There are brands that consumers trust and there are brands that consumers love. Love is not easy to achieve. It requires a certain tipping point of positive stimulus in the consumer brain. We are mistaken if we believe a brand can be loved by meeting the personal preferences of its consumers. There is no measure of contribution a brand can make to achieve love by satisfying consumer preferences in relation to self-interest.
That’s because the human emotion of love is not associated with self-interest. Love is more closely associated with selflessness. The old model built on self-interest was never able to fully explain why people would choose to have children, or why they would sacrifice so much for them. Love is an unconscious motivator that moves the human condition past the base motivators of self-interest toward social awareness, or even preference toward others.
In Nobel Prize-winning economist George Akerlof and Rachel Kranton’s hypothesis on Identity Economics, they questioned the original concept of behavioral economics. They found that belonging and values of community are core to human identity. That’s why values are often the most powerful force of influence in consumer behavior, or any behavior for that matter. Indeed, they wrote about the rules for behavior saying modern scholars “agree on the importance of anxiety that a person experiences when she violates her internalized rules.”
That means the consumer brain feel less anxiety over choices about features and benefits than they do when they make choices that might violate their core purpose or values. These core values are tied directly to the most powerful motivator in the consumer brain: love.
Perhaps you think it’s silly for a brand to promise selfless love to its consumers, but consider Subaru. It wasn’t flattering to show a car smashed in a commercial about Subaru. In the commercial titled “I’m Sorry,” after a teenager gets in a car accident, the mom says, “You’re OK? That’s all that matters.”

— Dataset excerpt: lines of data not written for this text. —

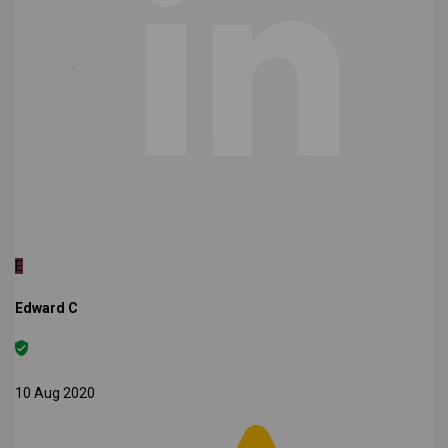
E
Edward C
10 Aug 2020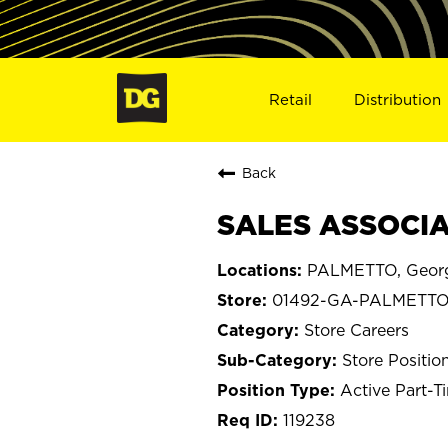
Retail
Distribution
Back
SALES ASSOCIA
PALMETTO, Geor
01492-GA-PALMETT
Store Careers
Store Positio
Active Part-T
119238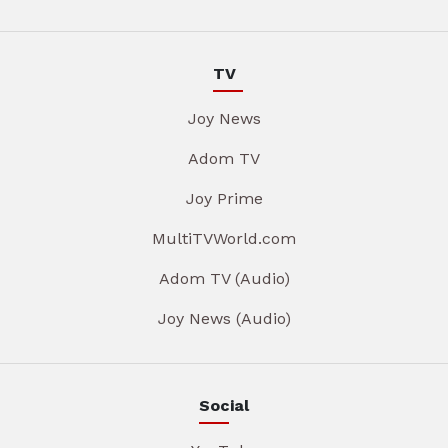
TV
Joy News
Adom TV
Joy Prime
MultiTVWorld.com
Adom TV (Audio)
Joy News (Audio)
Social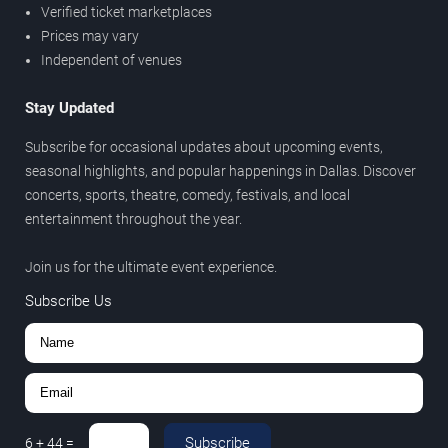
Verified ticket marketplaces
Prices may vary
Independent of venues
Stay Updated
Subscribe for occasional updates about upcoming events,
seasonal highlights, and popular happenings in Dallas. Discover
concerts, sports, theatre, comedy, festivals, and local
entertainment throughout the year.
Join us for the ultimate event experience.
Subscribe Us
Subscribe
6
+
44
=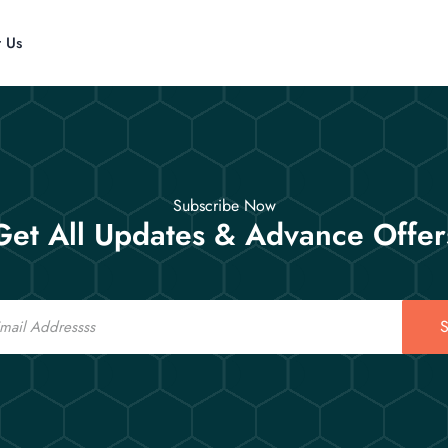
t Us
Subscribe Now
Get All Updates & Advance Offer
S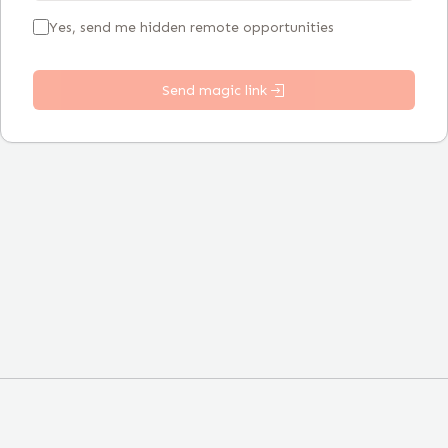
Yes, send me hidden remote opportunities
Send magic link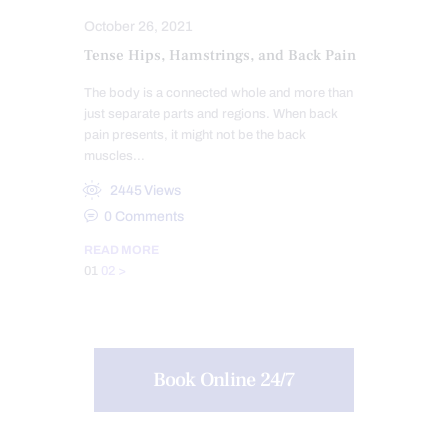
October 26, 2021
Tense Hips, Hamstrings, and Back Pain
The body is a connected whole and more than
just separate parts and regions. When back
pain presents, it might not be the back
muscles…
2445
Views
0
Comments
READ MORE
Posts
Page
Page
01
02
>
pagination
Book Online 24/7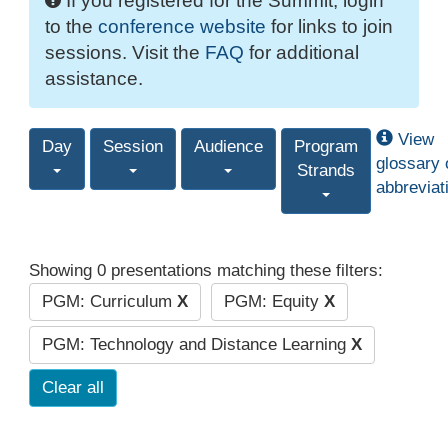
If you registered for the Summit, login
to the
conference website
for links to join
sessions. Visit the
FAQ
for additional
assistance.
View
Day
Session
Audience
Program
glossary 
Strands
abbreviat
Showing 0 presentations matching these filters:
PGM: Curriculum
X
PGM: Equity
X
PGM: Technology and Distance Learning
X
Clear all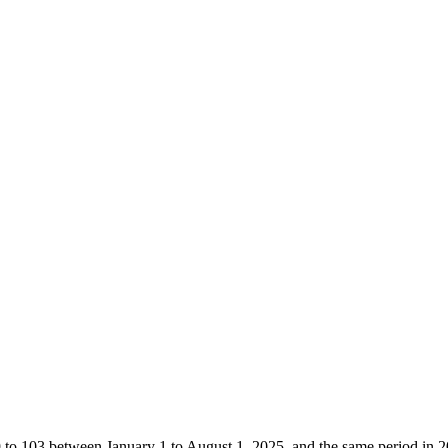
9 to 103 between January 1 to August 1, 2025, and the same period in 2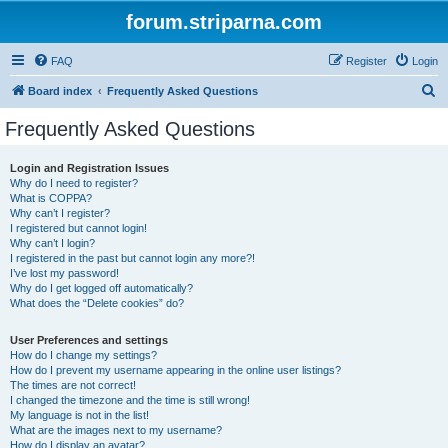
forum.striparna.com
FAQ
Register
Login
S
Board index
Frequently Asked Questions
e
Frequently Asked Questions
a
r
Login and Registration Issues
Why do I need to register?
c
What is COPPA?
h
Why can’t I register?
I registered but cannot login!
Why can’t I login?
I registered in the past but cannot login any more?!
I’ve lost my password!
Why do I get logged off automatically?
What does the “Delete cookies” do?
User Preferences and settings
How do I change my settings?
How do I prevent my username appearing in the online user listings?
The times are not correct!
I changed the timezone and the time is still wrong!
My language is not in the list!
What are the images next to my username?
How do I display an avatar?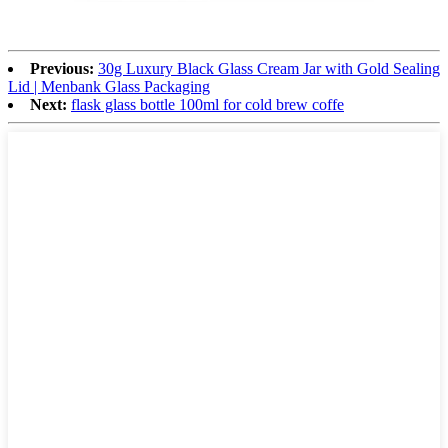
Previous:
30g Luxury Black Glass Cream Jar with Gold Sealing
Lid | Menbank Glass Packaging
Next:
flask glass bottle 100ml for cold brew coffe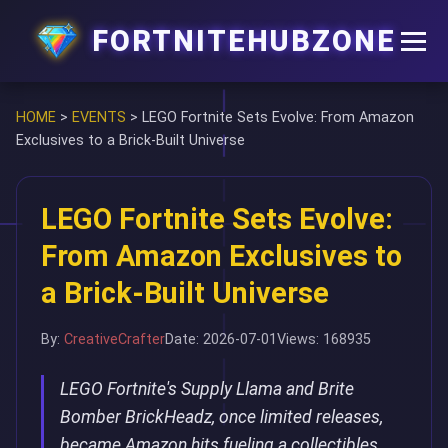
FORTNITEHUBZONE
HOME
>
EVENTS
>
LEGO Fortnite Sets Evolve: From Amazon
Exclusives to a Brick-Built Universe
LEGO Fortnite Sets Evolve:
From Amazon Exclusives to
a Brick-Built Universe
By:
CreativeCrafter
Date: 2026-07-01
Views: 168935
LEGO Fortnite's Supply Llama and Brite
Bomber BrickHeadz, once limited releases,
became Amazon hits fueling a collectibles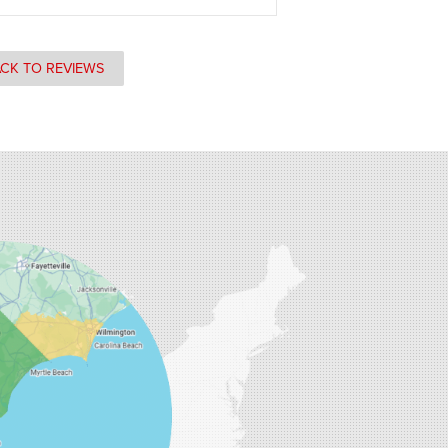
CK TO REVIEWS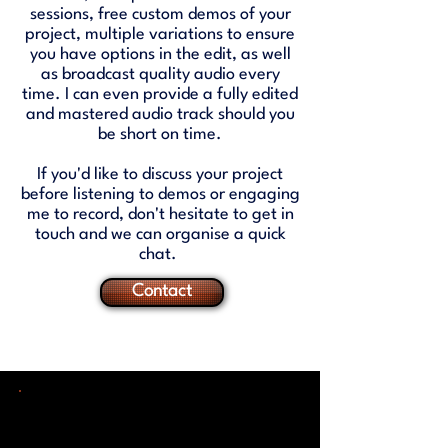
sessions, free custom demos of your
project, multiple variations to ensure
you have options in the edit, as well
as broadcast quality audio every
time. I can even provide a fully edited
and mastered audio track should you
be short on time.
If you'd like to discuss your project
before listening to demos or engaging
me to record, don't hesitate to get in
touch and we can organise a quick
chat.
Contact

When Subaru demonstrated safety as a selfless value owned by the brand, they earned the right to say, “Love, it’s what makes a Subaru a Subaru.” They were able to tie crash safety features to emotionally charged values of self-sacrifice that Subaru demonstrated by showing its vehicle smashed.
Values such as love are verified by action. That’s because the evolved consumer brain is acutely perceptive. It possesses an authenticity barometer that will test your values to be sure they are true. Before the consumer brain assigns love to your brand, your brand will need to demonstrate love first.